The dynamic tapestry of contemporary India comes alive in the pages of Tantric Picnic: Tales of India by Dutch writer Hans Plomp. With humour and warmth the author chronicles this country of paradox, where the ancient and modern, the splendid and the sordid, endlessly collide. Carving a route well off the beaten path, Plomp probes the heart of India — the holy fools, village life, legends and myths, ruins and bazaars, the sway of tradition and the tug of modernity. With the steady, compassionate gaze of a pilgrim he notes the ironies and also the miracles of India today, in memorable tales certain to delight both the experienced and armchair traveler.
About the authors
Hans Plomp was born in Amsterdam in 1944. After his studies he became a teacher, but he gave up regular jobs for good when his first novel De Ondertrouw (The Banns Are Up) was successful. He took an active part in the playful Dutch Provo Revolution of the Sixties, which made Amsterdam one of the hippest places on the planet. Hans Plomp has traveled extensively, especially in India, where he spent some five years. In 1982 he toured the U.S. with a group of Dutch poets, performing with Anne Waldman, Diana di Prima, Allen Ginsberg, Gregory Corso, Amiri Baraka, Ira Cohen and many other kindred artists. He has published novels, short stories, poetry and essays. Some of his English poems were published in City Lights Pocket Poets Series #42: Nine Dutch Poets.

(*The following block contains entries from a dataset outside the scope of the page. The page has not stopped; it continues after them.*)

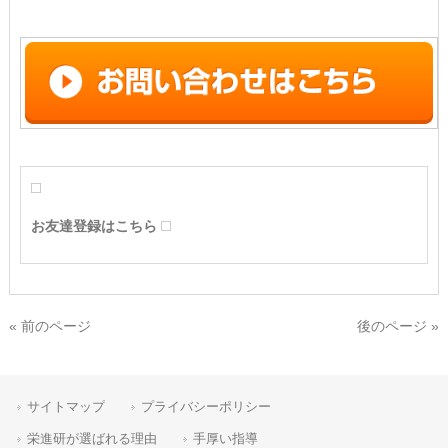
お友達登録はこちら
« 前のページ
後のページ »
サイトマップ
プライバシーポリシー
栄進研が選ばれる理由
手厚い指導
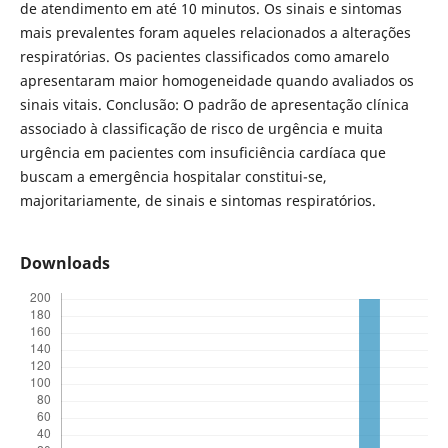
de atendimento em até 10 minutos. Os sinais e sintomas
mais prevalentes foram aqueles relacionados a alterações
respiratórias. Os pacientes classificados como amarelo
apresentaram maior homogeneidade quando avaliados os
sinais vitais. Conclusão: O padrão de apresentação clínica
associado à classificação de risco de urgência e muita
urgência em pacientes com insuficiência cardíaca que
buscam a emergência hospitalar constitui-se,
majoritariamente, de sinais e sintomas respiratórios.
Downloads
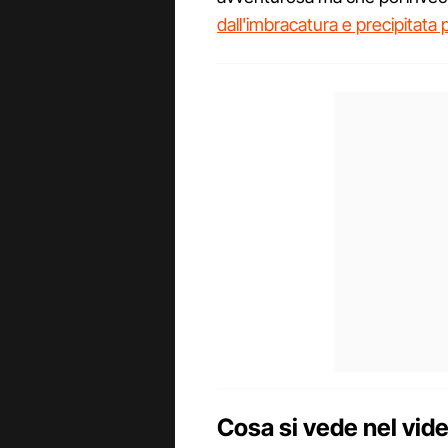
dall'imbracatura e precipitata
Cosa si vede nel video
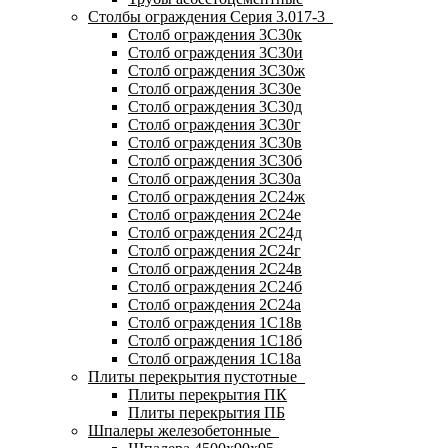
Столбы ограждения Серия 3.017-3
Столб ограждения 3С30к
Столб ограждения 3С30и
Столб ограждения 3С30ж
Столб ограждения 3С30е
Столб ограждения 3С30д
Столб ограждения 3С30г
Столб ограждения 3С30в
Столб ограждения 3С30б
Столб ограждения 3С30а
Столб ограждения 2С24ж
Столб ограждения 2С24е
Столб ограждения 2С24д
Столб ограждения 2С24г
Столб ограждения 2С24в
Столб ограждения 2С24б
Столб ограждения 2С24а
Столб ограждения 1С18в
Столб ограждения 1С18б
Столб ограждения 1С18а
Плиты перекрытия пустотные
Плиты перекрытия ПК
Плиты перекрытия ПБ
Шпалеры железобетонные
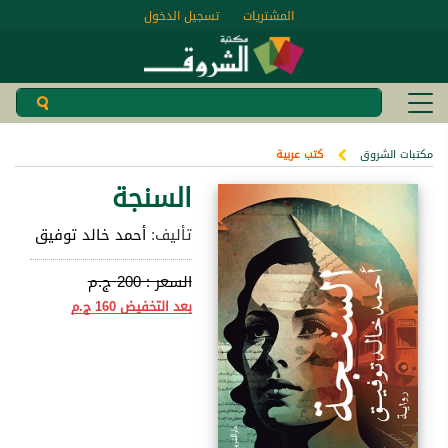
المشتريات
تسجيل الدخول
مكتبات الشروق
كتب عربية
السنجة
تأليف:
أحمد خالد توفيق
السعر :
200 ج.م
بعد التخفيض
160 ج.م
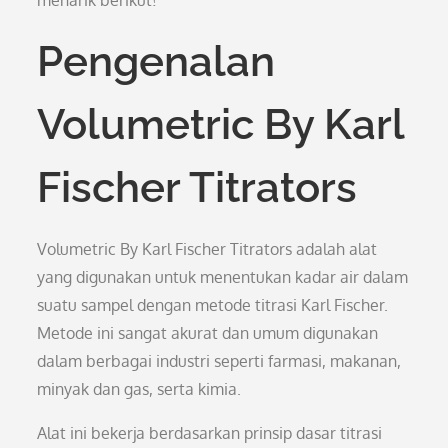
menarik berikut!
Pengenalan
Volumetric By Karl
Fischer Titrators
Volumetric By Karl Fischer Titrators adalah alat
yang digunakan untuk menentukan kadar air dalam
suatu sampel dengan metode titrasi Karl Fischer.
Metode ini sangat akurat dan umum digunakan
dalam berbagai industri seperti farmasi, makanan,
minyak dan gas, serta kimia.
Alat ini bekerja berdasarkan prinsip dasar titrasi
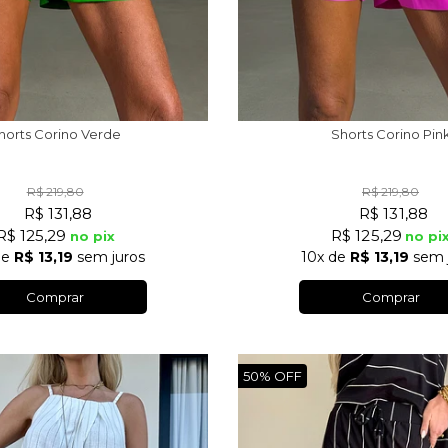
horts Corino Verde
Shorts Corino Pin
R$ 219,80
R$ 219,80
R$ 131,88
R$ 131,88
R$ 125,29
R$ 125,29
no pix
no pi
de
R$ 13,19
sem juros
10x
de
R$ 13,19
sem 
Comprar
Comprar
50%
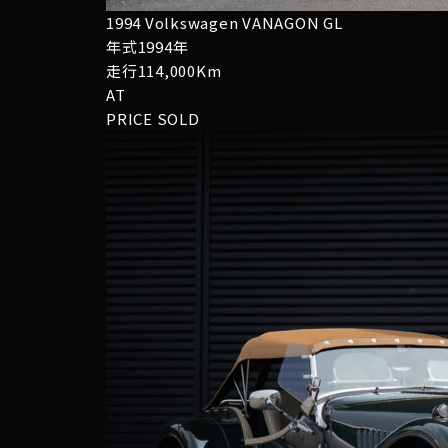
1994 Volkswagen VANAGON GL
年式1994年
走行114,000Km
AT
PRICE
SOLD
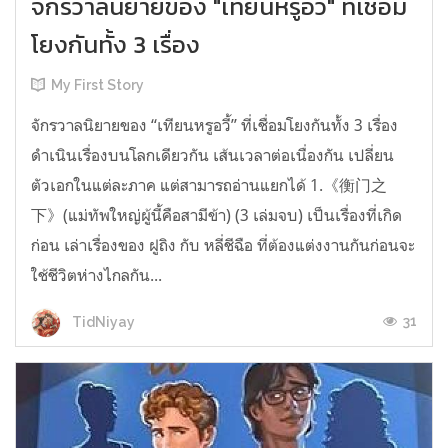
จักรวาลนิยายของ "เทียนหรูอวี้" ที่เชื่อม
โยงกันทั้ง 3 เรื่อง
My First Story
จักรวาลนิยายของ “เทียนหรูอวี้” ที่เชื่อมโยงกันทั้ง 3 เรื่อง
ดำเนินเรื่องบนโลกเดียวกัน เส้นเวลาต่อเนื่องกัน เปลี่ยน
ตัวเอกในแต่ละภาค แต่สามารถอ่านแยกได้ 1.《衡门之
下》(แม่ทัพใหญ่ผู้นี้คือสามีข้า) (3 เล่มจบ) เป็นเรื่องที่เกิด
ก่อน เล่าเรื่องของ ฝูถิง กับ หลี่ชีฉือ ที่ต้องแต่งงานกันก่อนจะ
ใช้ชีวิตห่างไกลกัน...
31
TidNiyay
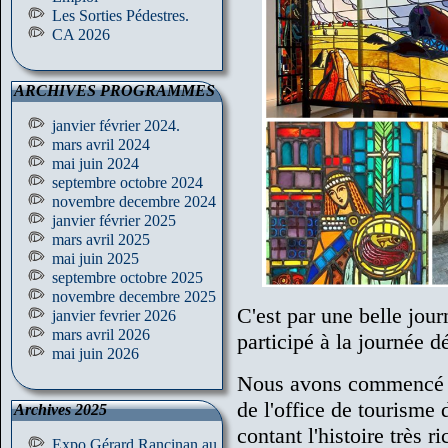
Les Sorties Pédestres.
CA 2026
ARCHIVES PROGRAMMES
janvier février 2024.
mars avril 2024
mai juin 2024
septembre octobre 2024
novembre decembre 2024
janvier février 2025
mars avril 2025
mai juin 2025
septembre octobre 2025
novembre decembre 2025
C'est par une belle jou
janvier fevrier 2026
mars avril 2026
participé à la journée 
mai juin 2026
Nous avons commencé la
de l'office de tourisme
Archives 2025
contant l'histoire très r
Expo Gérard Rancinan au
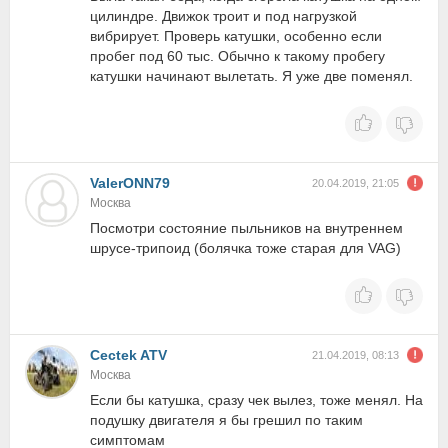
цилиндре. Движок троит и под нагрузкой
вибрирует. Проверь катушки, особенно если
пробег под 60 тыс. Обычно к такому пробегу
катушки начинают вылетать. Я уже две поменял.
ValerONN79
20.04.2019, 21:05
Москва
Посмотри состояние пыльников на внутреннем
шрусе-трипоид (болячка тоже старая для VAG)
Cectek ATV
21.04.2019, 08:13
Москва
Если бы катушка, сразу чек вылез, тоже менял. На
подушку двигателя я бы грешил по таким
симптомам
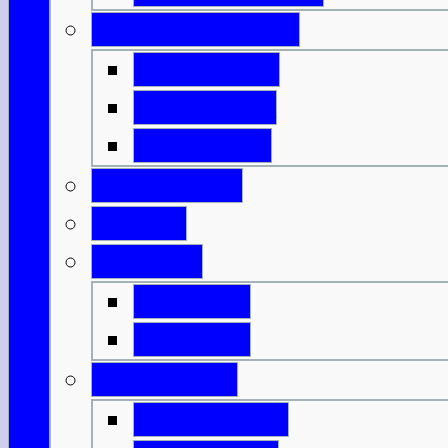
Innere Hebriden
Isle of Islay
Isle of Jura
Isle of Mull
Isle of Skye
Lothian
Orkneys
Mainland
Mainland
Strathclyde
Isle of Arran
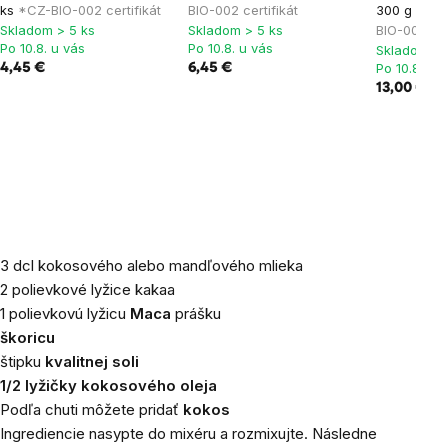
ks
*CZ-BIO-002 certifikát
BIO-002 certifikát
300 g
Kaka
Skladom > 5 ks
Skladom > 5 ks
BIO-001 cert
Po 10.8. u vás
Po 10.8. u vás
Skladom > 
Po 10.8. u 
4,45 €
6,45 €
13,00 €
16,
3 dcl kokosového alebo mandľového mlieka
2 polievkové lyžice kakaa
1 polievkovú lyžicu
Maca
prášku
škoricu
štipku
kvalitnej soli
1/2 lyžičky kokosového
oleja
Podľa chuti môžete pridať
kokos
Ingrediencie nasypte do mixéru a rozmixujte. Následne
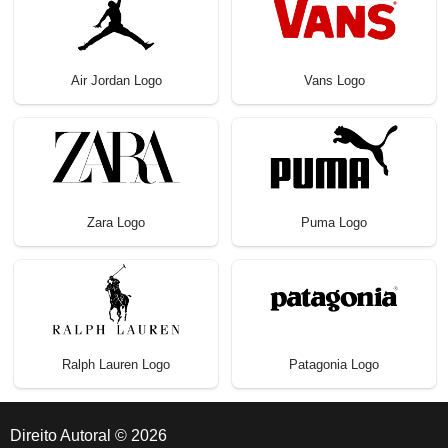
Air Jordan Logo
Vans Logo
Zara Logo
Puma Logo
Ralph Lauren Logo
Patagonia Logo
Direito Autoral © 2026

Jordan Zinovich was born and raised in the Rocky Mountains of British Columbia. He left Canada in 1974, and since then has lived in Crete, England, France, Guinea Conakry, Holland, India, Spain, and New York City, where he now resides. He has published six books: Two historical biographies about personalities involved in the opening of the western Canadian north — The Prospector: North of Sixty and Battling the Bay; the critical anthology Semiotext(e) CANADAs (of which he was Project General Editor); the novel Gabriel Dumont in Paris; Cobweb Walking, a collection of poetry; and the poetic radio play John Chapman’s Harvest. His work has been translated into French and Dutch, with radio performances in New York and Amsterdam. At present he is a senior editor with the Autonomedia Collective, one of North America’s most notable underground publishing houses.